A prison for refugees: inmates at the South Texas Family Residential Center in Dilley, TX (May 2015)

A prison for refugees: inmates at the South Texas Family Residential Center in Dilley, TX, May 2015. (The New York Times / Redux / Ilana Panich-Linsman)

The first volunteer trip involved twelve law students, including first years, as well as one fellow and one faculty member over a Winter Break week in 2018-19 at the largest immigrant family detention center in the country: the South Texas Family Residential Center (STFRC) in Dilley, Texas (approximately 80 minutes southwest of San Antonio).  Since then, Georgetown Law students have regularly volunteered over Spring and Winter breaks to assist these detained asylum seekers.  Generous gifts from alumni April and John Delaney as well as Sam Lambroza, and a gift from the John and Kathleen Schreiber Foundation have funded this service project.

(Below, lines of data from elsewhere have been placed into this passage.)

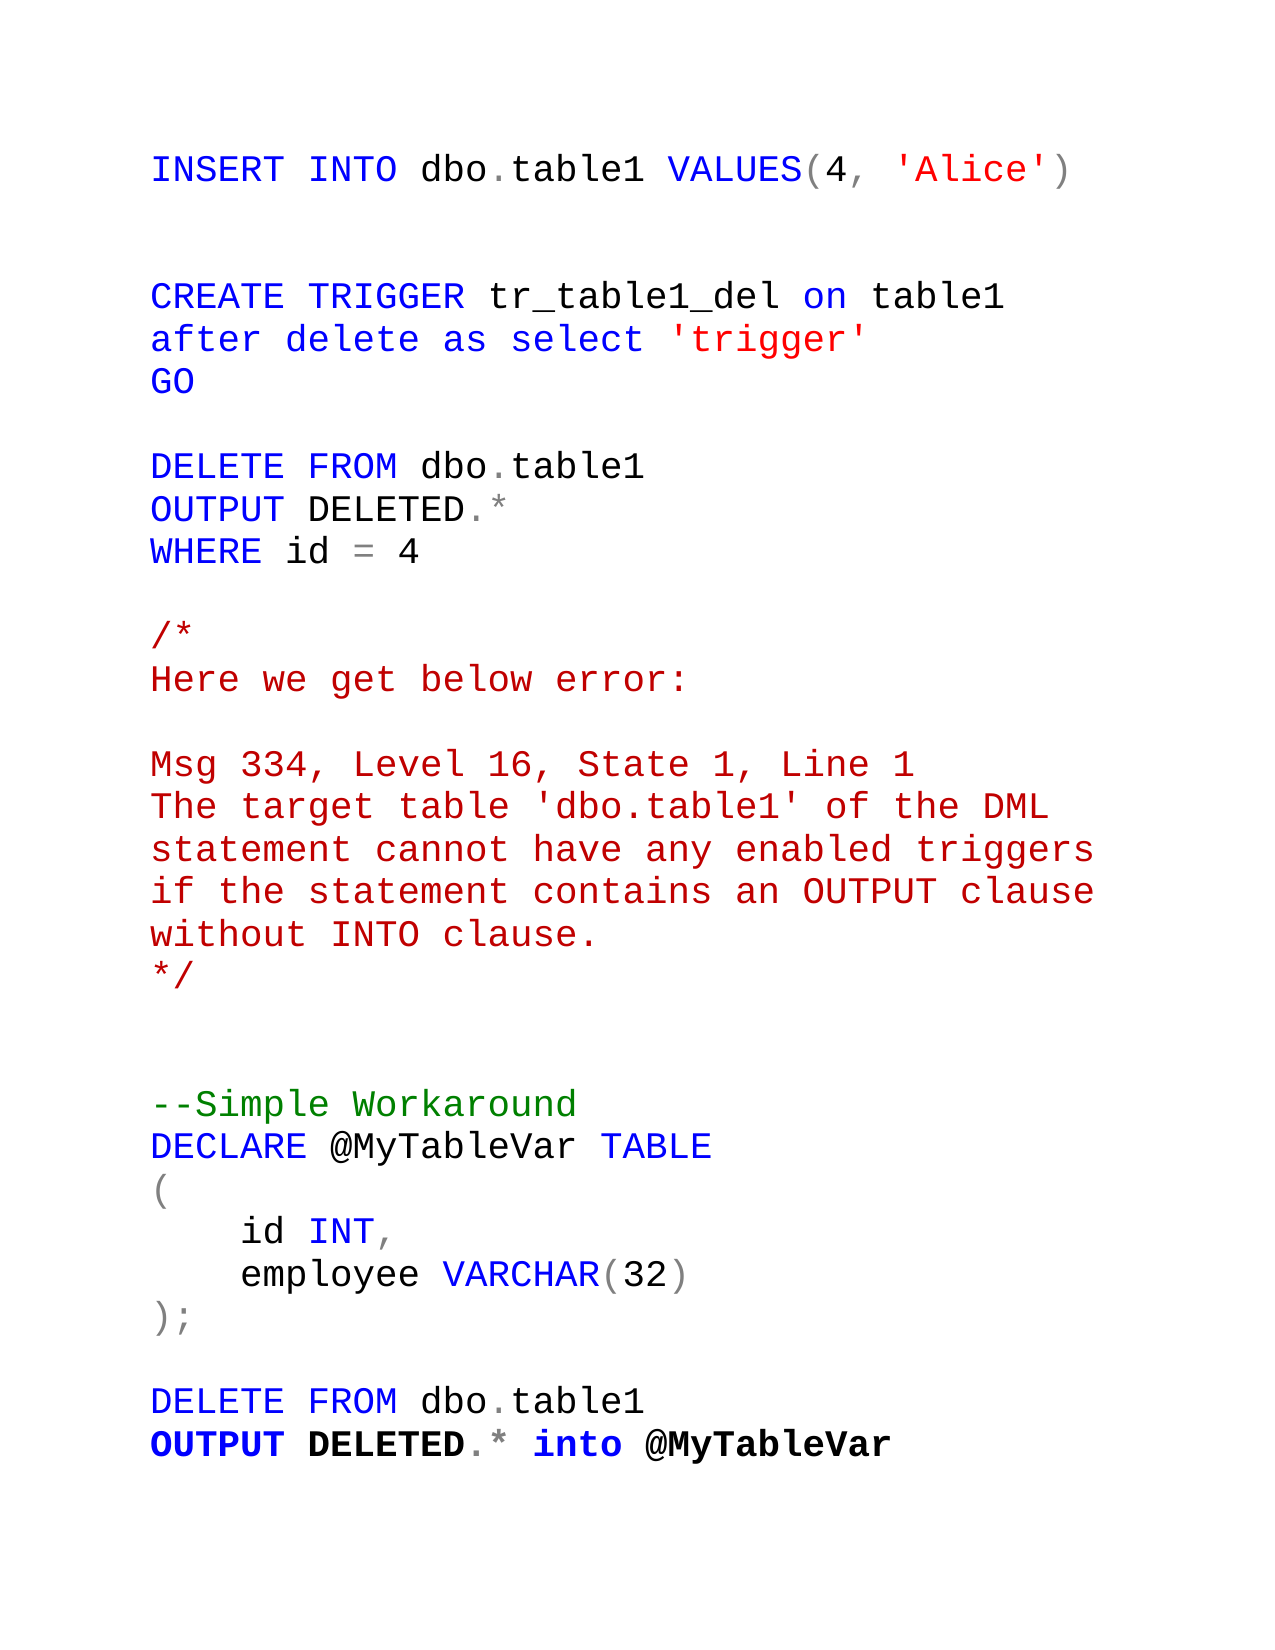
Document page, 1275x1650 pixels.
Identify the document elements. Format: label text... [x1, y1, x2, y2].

text DECLARE @MyTableVar TABLE [150, 1127, 1125, 1170]
text --Simple Workaround [150, 1085, 1125, 1127]
text Here we get below error: [150, 660, 1125, 702]
text OUTPUT DELETED.* [150, 490, 1125, 532]
text The target table 'dbo.table1' of the DML statement cannot have any enabled triggers if the statement contains an OUTPUT clause without INTO clause. [150, 787, 1125, 957]
text GO [150, 362, 1125, 405]
text CREATE TRIGGER tr_table1_del on table1 after delete as select 'trigger' [150, 277, 1125, 362]
text INSERT INTO dbo.table1 VALUES(4, 'Alice') [150, 150, 1125, 192]
text WHERE id = 4 [150, 532, 1125, 575]
text DELETE FROM dbo.table1 [150, 447, 1125, 490]
text ( [150, 1170, 1125, 1212]
text employee VARCHAR(32) [150, 1255, 1125, 1297]
text /* [150, 617, 1125, 660]
text DELETE FROM dbo.table1 [150, 1382, 1125, 1425]
text OUTPUT DELETED.* into @MyTableVar [150, 1425, 1125, 1467]
text ); [150, 1297, 1125, 1340]
text Msg 334, Level 16, State 1, Line 1 [150, 745, 1125, 787]
text */ [150, 957, 1125, 1000]
text id INT, [150, 1212, 1125, 1255]
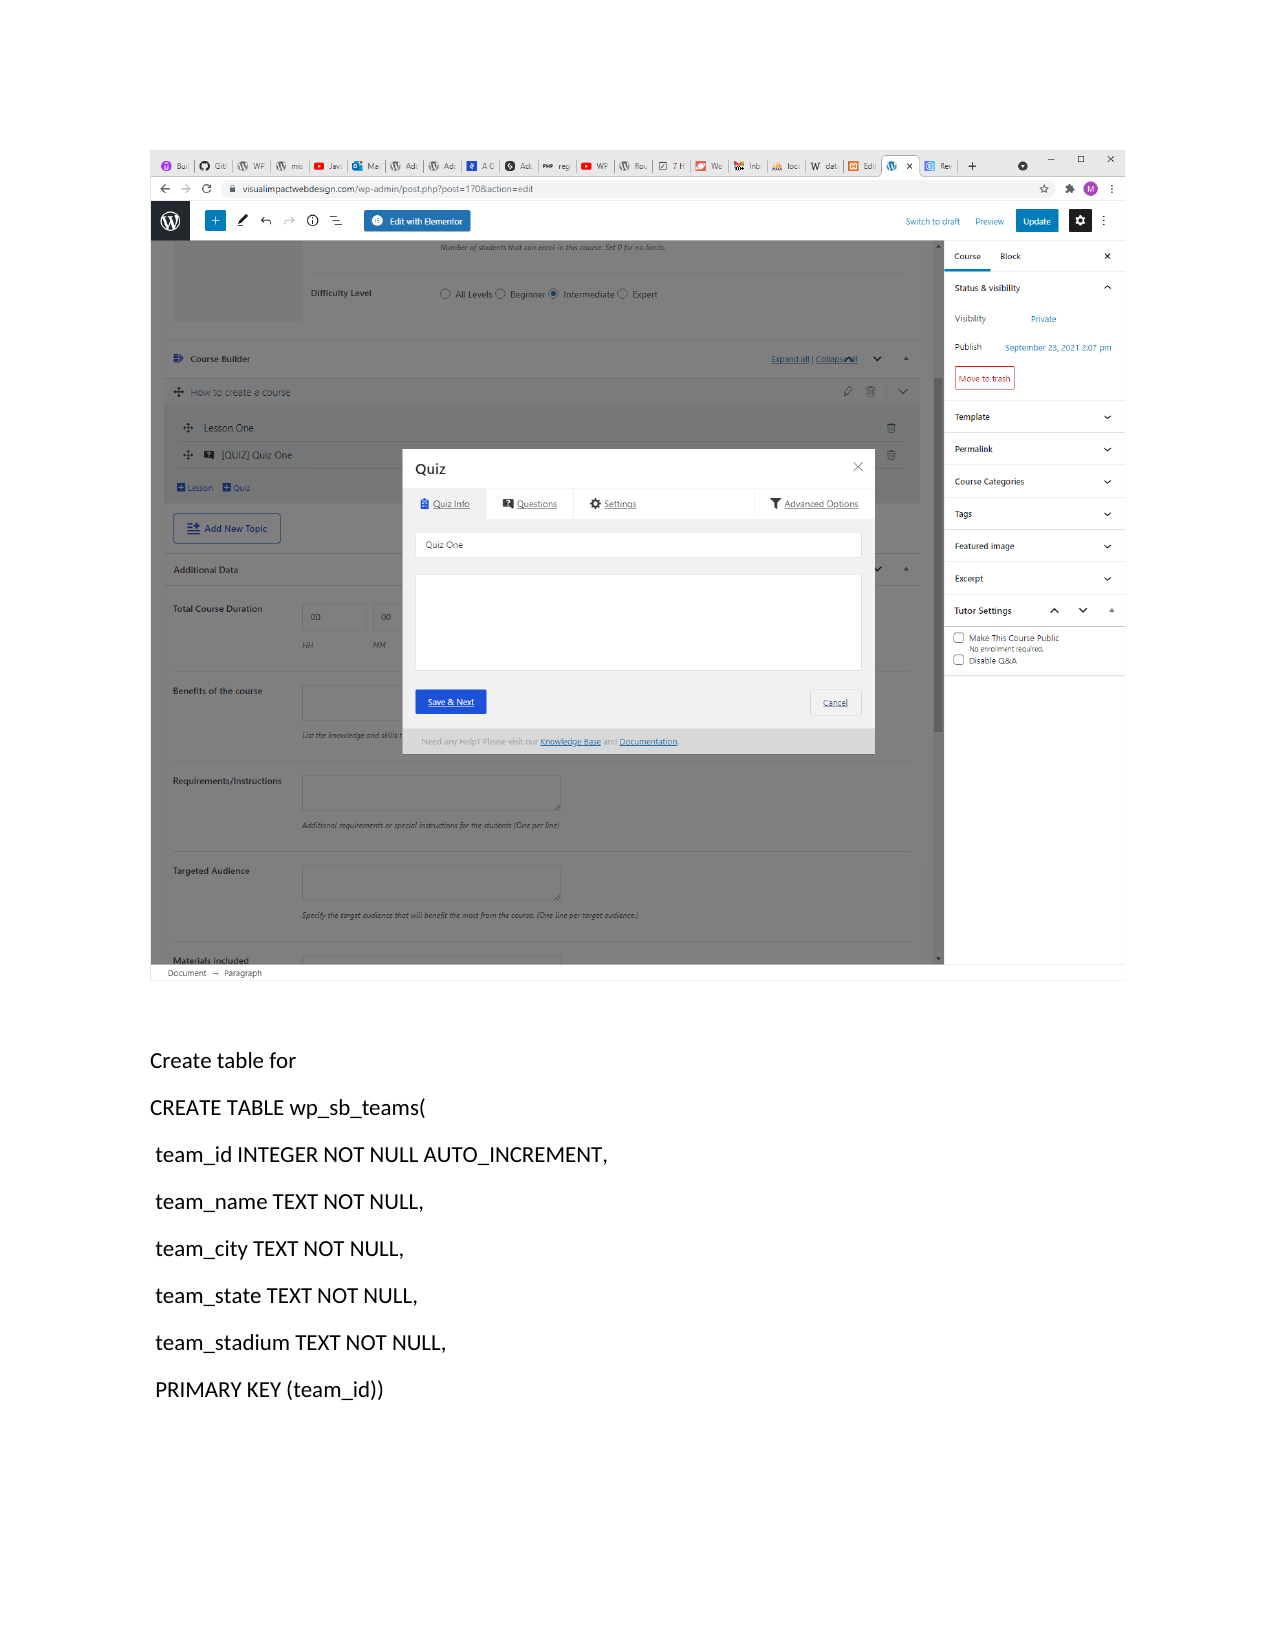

Over spring break, 12 Georgetown Law students and staff participated in a remote pro bono project with asylum seekers detained near the U.S.-Mexico border in Dilley, Texas. Working with staff attorneys from Proyecto Dilley, Georgetown volunteers prepared parole requests in order to help detained women, most of whom fled Cuba and Nicaragua, pursue their cases outside of detention, where they can secure counsel and reunite with family and friends. Volunteers spent their spring breaks conducting phone interviews with clients, contacting sponsors, and compiling arguments and evidence demonstrating clients’ eligibility for release. Many of the clients supported this week had significant medical needs that put them at a higher risk of contracting COVID-19 in detention, making this work even more critical. Volunteers ultimately prepared 18 requests, and we have since learned that some of the individuals we worked with will be released.